Task directions:
Exactly the lines from the beginning of the records to the line with "ring dip: (71, 137)", both ends included, are to be given again, and pictures are to be left out.

Structured pose outputs
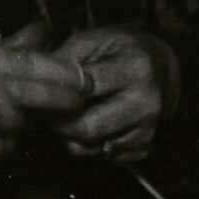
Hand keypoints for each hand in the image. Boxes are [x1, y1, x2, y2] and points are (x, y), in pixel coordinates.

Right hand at [0, 22, 86, 182]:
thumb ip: (1, 49)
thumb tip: (41, 29)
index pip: (18, 59)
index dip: (57, 69)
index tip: (83, 75)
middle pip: (20, 90)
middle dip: (57, 96)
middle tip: (81, 99)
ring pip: (10, 123)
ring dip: (29, 125)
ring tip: (37, 123)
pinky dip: (5, 149)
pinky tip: (4, 143)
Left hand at [52, 25, 179, 166]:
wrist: (164, 68)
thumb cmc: (121, 50)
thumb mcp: (94, 40)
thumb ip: (65, 59)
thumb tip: (34, 82)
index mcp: (134, 69)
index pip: (83, 91)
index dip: (54, 96)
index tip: (39, 96)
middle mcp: (146, 103)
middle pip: (87, 129)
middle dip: (58, 124)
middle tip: (47, 114)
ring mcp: (148, 129)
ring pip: (91, 149)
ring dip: (71, 137)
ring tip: (69, 117)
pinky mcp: (145, 149)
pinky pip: (103, 158)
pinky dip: (90, 146)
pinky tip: (92, 125)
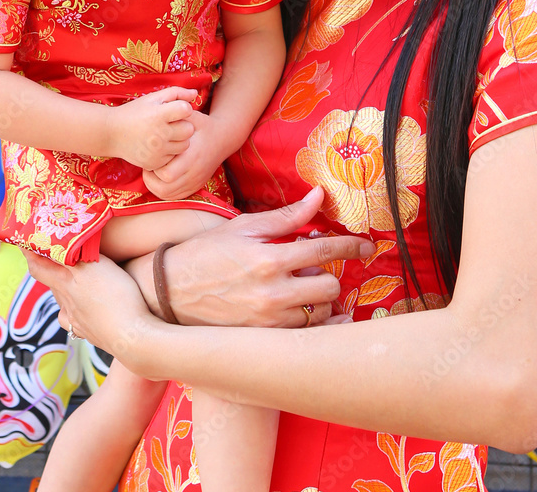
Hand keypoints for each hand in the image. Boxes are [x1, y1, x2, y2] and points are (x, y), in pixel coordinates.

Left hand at [25, 251, 162, 359]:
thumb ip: (71, 254)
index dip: (30, 255)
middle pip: (51, 285)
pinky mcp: (91, 333)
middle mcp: (66, 304)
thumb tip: (51, 241)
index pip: (39, 268)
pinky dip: (76, 311)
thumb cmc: (115, 297)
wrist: (132, 336)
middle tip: (53, 256)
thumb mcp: (93, 265)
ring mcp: (78, 321)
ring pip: (64, 303)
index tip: (24, 243)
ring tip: (73, 280)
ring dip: (64, 290)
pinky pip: (77, 320)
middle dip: (50, 270)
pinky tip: (84, 310)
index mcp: (65, 285)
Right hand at [109, 86, 195, 169]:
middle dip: (183, 125)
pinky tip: (159, 145)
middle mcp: (159, 135)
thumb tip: (195, 93)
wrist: (111, 133)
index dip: (183, 108)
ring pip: (184, 145)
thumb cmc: (134, 112)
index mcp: (158, 115)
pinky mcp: (154, 163)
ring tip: (166, 134)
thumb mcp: (152, 98)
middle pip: (189, 130)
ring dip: (179, 139)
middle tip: (172, 123)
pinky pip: (173, 157)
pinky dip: (169, 151)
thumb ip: (176, 93)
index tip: (175, 110)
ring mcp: (157, 151)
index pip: (186, 110)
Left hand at [142, 110, 224, 199]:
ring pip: (168, 195)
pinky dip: (164, 191)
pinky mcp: (196, 186)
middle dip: (151, 180)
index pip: (167, 174)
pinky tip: (161, 178)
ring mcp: (196, 181)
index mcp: (192, 155)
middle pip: (165, 188)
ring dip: (155, 186)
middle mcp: (195, 172)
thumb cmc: (202, 126)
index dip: (154, 168)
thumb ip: (176, 114)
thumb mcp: (191, 116)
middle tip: (148, 166)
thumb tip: (159, 110)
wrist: (223, 138)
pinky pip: (175, 197)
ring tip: (153, 172)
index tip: (151, 157)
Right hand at [158, 186, 374, 327]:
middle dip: (329, 275)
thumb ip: (286, 216)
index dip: (351, 246)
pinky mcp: (263, 340)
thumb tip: (319, 195)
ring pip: (320, 314)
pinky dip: (314, 325)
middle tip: (313, 269)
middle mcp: (272, 294)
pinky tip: (309, 314)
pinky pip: (306, 337)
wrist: (169, 292)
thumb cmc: (206, 253)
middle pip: (329, 287)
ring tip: (302, 289)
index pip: (324, 252)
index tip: (367, 245)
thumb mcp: (244, 227)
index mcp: (269, 259)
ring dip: (320, 300)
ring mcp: (269, 322)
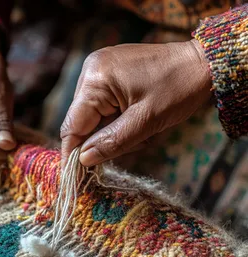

Solution:
Hand keypoints for each hand in the image. Boxes are [x1, y1, x2, y2] and points are (x, y), in pixel coordinates.

Right hand at [0, 22, 86, 182]:
thumb ip: (1, 49)
thumb tip: (41, 29)
index pip: (18, 59)
index dip: (57, 69)
index tip: (83, 75)
middle pip: (20, 90)
middle dip: (57, 96)
middle tip: (81, 99)
ring pip: (10, 123)
ring dip: (29, 125)
ring tip: (37, 123)
pinky dip: (5, 149)
pinky tip: (4, 143)
Left hand at [52, 25, 179, 166]:
wrist: (164, 68)
thumb cmc: (121, 50)
thumb mcp: (94, 40)
thumb ip: (65, 59)
thumb tip: (34, 82)
index mcp: (134, 69)
index pip: (83, 91)
index dip: (54, 96)
index tip: (39, 96)
middle mcp: (146, 103)
middle pip: (87, 129)
middle dip: (58, 124)
middle tip: (47, 114)
ring mcp: (148, 129)
ring pip: (91, 149)
ring dip: (71, 137)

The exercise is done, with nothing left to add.